▶ [Task statement]: Reproduce the passage of the forum thread on perforated aluminum boat floors from "I done it the" to "Iron (Jan 28, 2012)", substituting "pop rivet tool" for "rivet gun".

# Perforated Aluminum Floor



## RutStrut (Jan 19, 2012)

Anyone ever DIY in your jon boat? What tools needed, what materials needed and how much?


----------



## semojetman (Jan 19, 2012)

I done my old boat and my buddy does it at his boat shop. 

I done it the cheaper route by placing 2 " thick foam under it for support. But when my buddy does it he builds aluminum bracing.

You will need some sort of nibbler or you could use a jigsaw to cut the flooring. You will need a rivet gun and a drill.
make a lot of measurements and a templet before you cut.

If you would be interested in having it done i can see how much he would charge for your size boat.


----------



## Stove Iron (Jan 28, 2012)

I have seen perforated stainless steel sheets discarded from a local meat packing plant used as Al boat floors. The worker I spoke with said he could use thinner sheets than Al because the SS sheets are stiffer. But I have no idea how much more SS sheets are compared to Al sheets.


----------



## PSG-1 (Jan 28, 2012)

Stainless is a LOT more than aluminum in cost. Especially when it comes to specialty items like perforated stainless sheet. But, it is more rigid than aluminum, and will outlast the life of the boat many times over.


----------

▶ [Recorded information]:
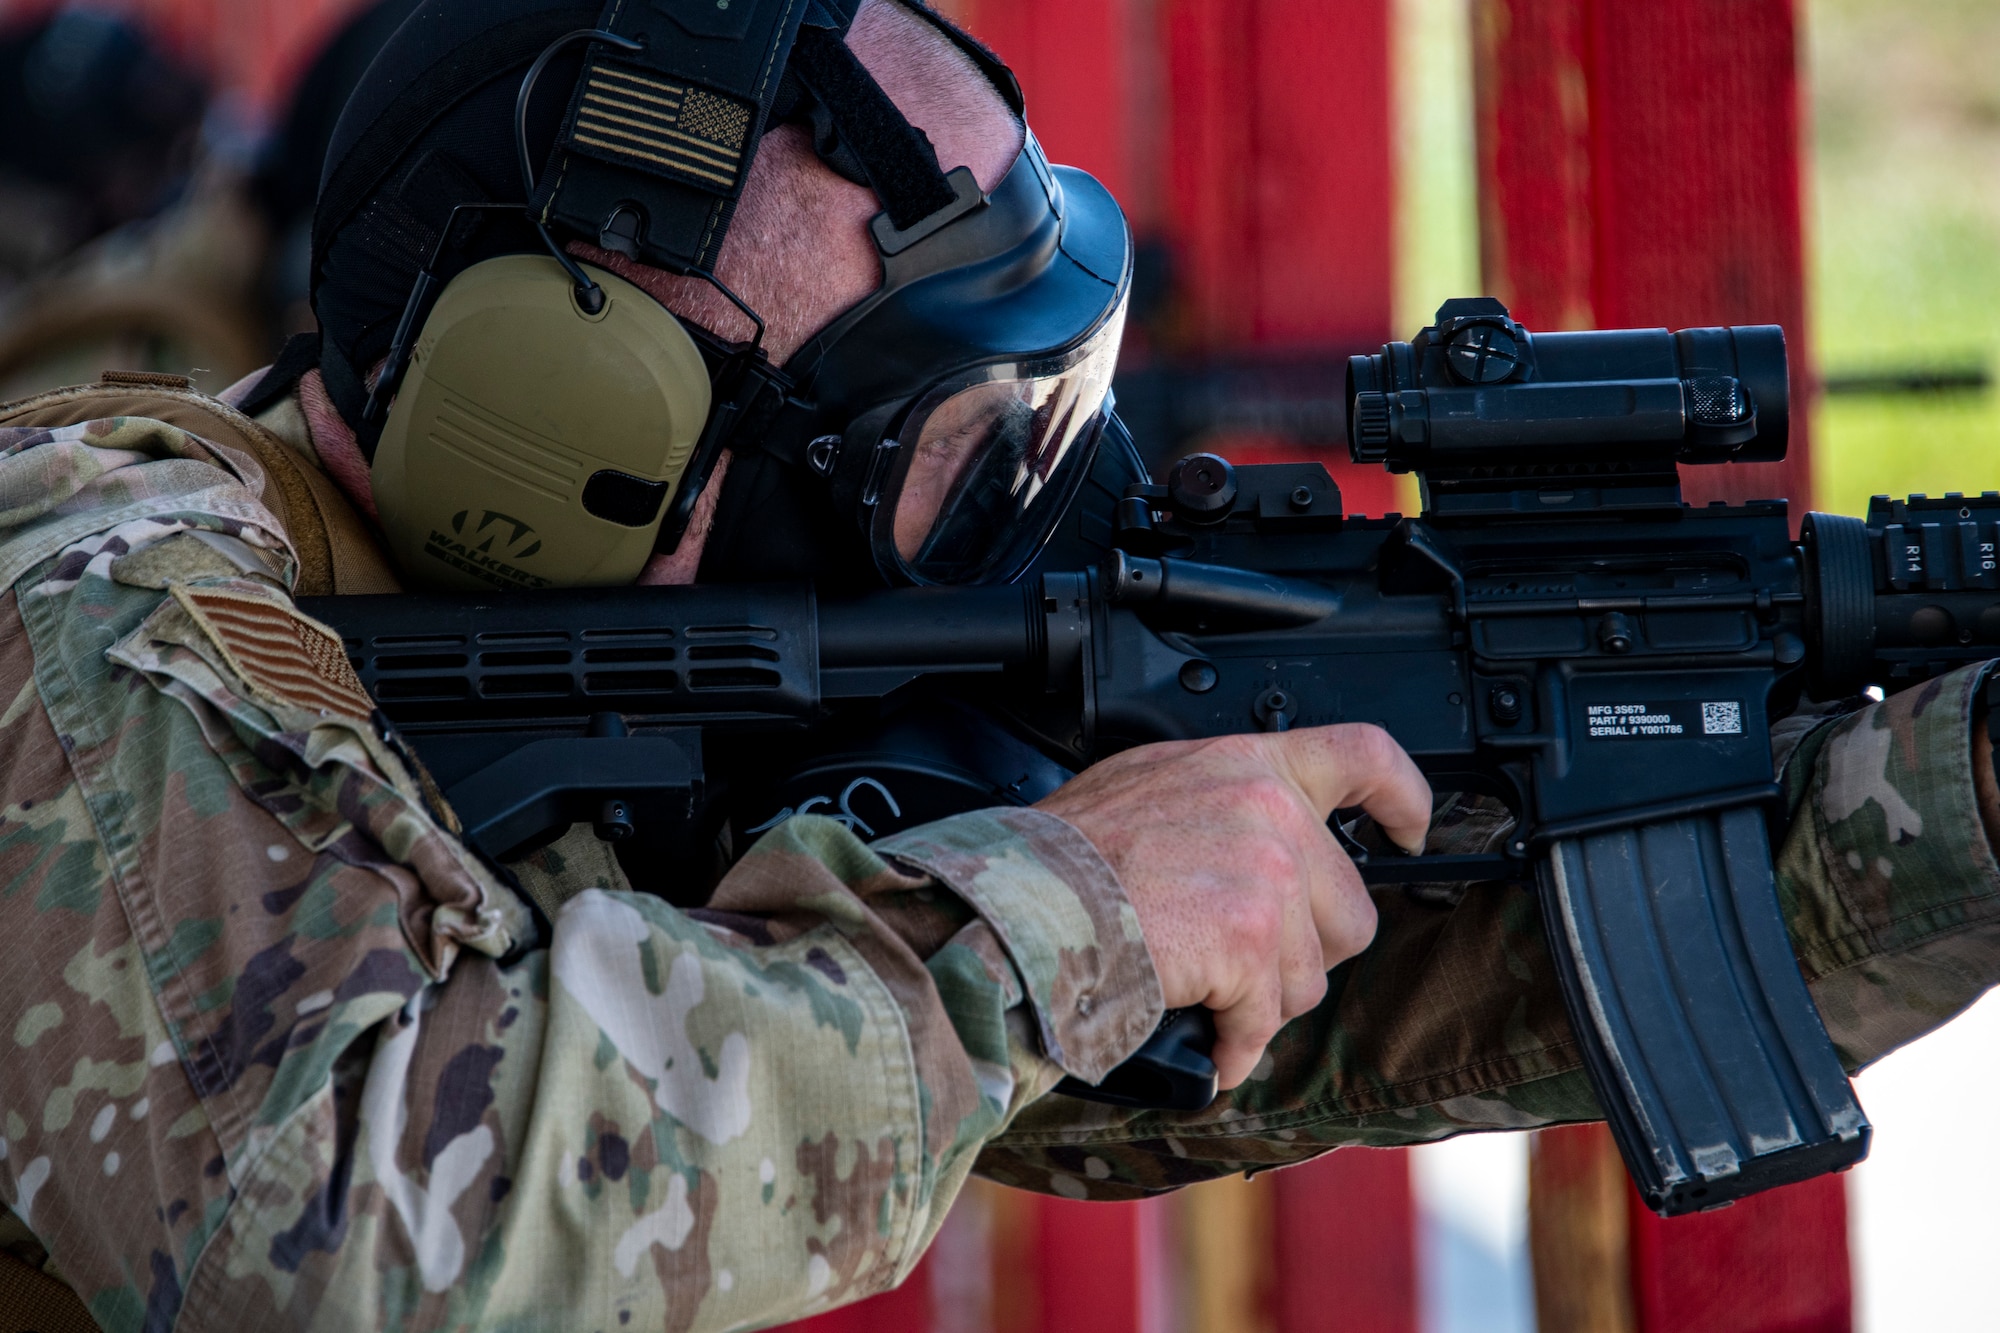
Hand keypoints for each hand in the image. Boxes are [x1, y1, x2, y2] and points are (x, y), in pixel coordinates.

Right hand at [1036, 725, 1430, 1089]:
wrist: (1022, 903)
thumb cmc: (1061, 857)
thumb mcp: (1149, 787)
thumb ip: (1221, 803)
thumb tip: (1258, 849)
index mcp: (1246, 765)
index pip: (1363, 756)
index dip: (1402, 798)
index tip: (1406, 831)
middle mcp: (1269, 811)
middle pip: (1347, 910)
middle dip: (1298, 952)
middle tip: (1231, 956)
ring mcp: (1268, 876)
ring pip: (1308, 978)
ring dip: (1256, 1000)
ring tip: (1192, 984)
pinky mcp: (1253, 942)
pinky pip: (1267, 1021)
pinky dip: (1231, 1043)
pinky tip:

▶ [The completed task]:
I done it the cheaper route by placing 2 " thick foam under it for support. But when my buddy does it he builds aluminum bracing.

You will need some sort of nibbler or you could use a jigsaw to cut the flooring. You will need a pop rivet tool and a drill.
make a lot of measurements and a templet before you cut.

If you would be interested in having it done i can see how much he would charge for your size boat.


----------



## Stove Iron (Jan 28, 2012)